La stessa mobilità interna al nostro paese di lavoratori rimasti disoccupati, nazionali e stranieri, si scontra con vincoli di varia natura: quelli già noti, come la segmentazione del mercato del lavoro, le aspettative dell’offerta di lavoro istruita e tutelata dalle famiglie, il radicamento territoriale delle persone e dei nuclei familiari; e quelli dovuti alla presente emergenza, come i vincoli e le resistenze sia a muoversi, sia ad accogliere chi eventualmente volesse muoversi. È insomma poco realistico pensare che dei disoccupati italiani, coperti dal reddito di cittadinanza o tutelati dalle famiglie, accettino di andare a lavorare nei campi. Anche togliendo loro il reddito, non c’è motivo di credere che si trasformerebbero in braccianti agricoli: fino a due anni fa non disponevano del reddito di cittadinanza, ma non facevano la fila per andare a raccogliere i pomodori.
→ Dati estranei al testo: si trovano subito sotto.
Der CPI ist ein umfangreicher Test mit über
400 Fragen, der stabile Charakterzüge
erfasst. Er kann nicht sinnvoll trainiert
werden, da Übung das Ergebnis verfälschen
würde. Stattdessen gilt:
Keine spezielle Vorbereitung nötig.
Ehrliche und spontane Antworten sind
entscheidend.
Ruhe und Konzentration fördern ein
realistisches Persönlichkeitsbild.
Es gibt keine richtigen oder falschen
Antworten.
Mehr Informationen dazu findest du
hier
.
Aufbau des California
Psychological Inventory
Raccogliendo le istanze delle organizzazioni di categoria, un provvedimento di regolarizzazione allargherebbe il bacino dell’offerta di lavoro disponibile e presumibilmente interessata alle opportunità di lavoro agricolo stagionale. Fornirebbe inoltre il primo e indispensabile requisito per l’accesso a un contratto di lavoro regolare, alle tutele normative e previdenziali dei lavoratori agricoli, alle iniziative locali di concertazione per una gestione più corretta del lavoro agricolo stagionale. Favorirebbe infine l’allestimento di iniziative idonee per la tutela delle condizioni abitative e igienico-sanitarie dei lavoratori agricoli che non dispongono di un alloggio in prossimità dei luoghi di lavoro.

 

Senza una misura di emersione, appare elevato quest’anno il rischio non solo di carenza di manodopera, ma anche di impiego di manodopera in condizione di soggiorno irregolare, ancora più esposta ad abusi e sfruttamento e ancora meno tutelata sotto il profilo sanitario.

La palla passa ora al governo e al parlamento. Il provvedimento non solo serve, ma serve subito. Adottarlo alla fine dell’emergenza, oltre che della stagione della raccolta, sarebbe una beffa per il paese, e un danno certo per la tutela della salute di tutti.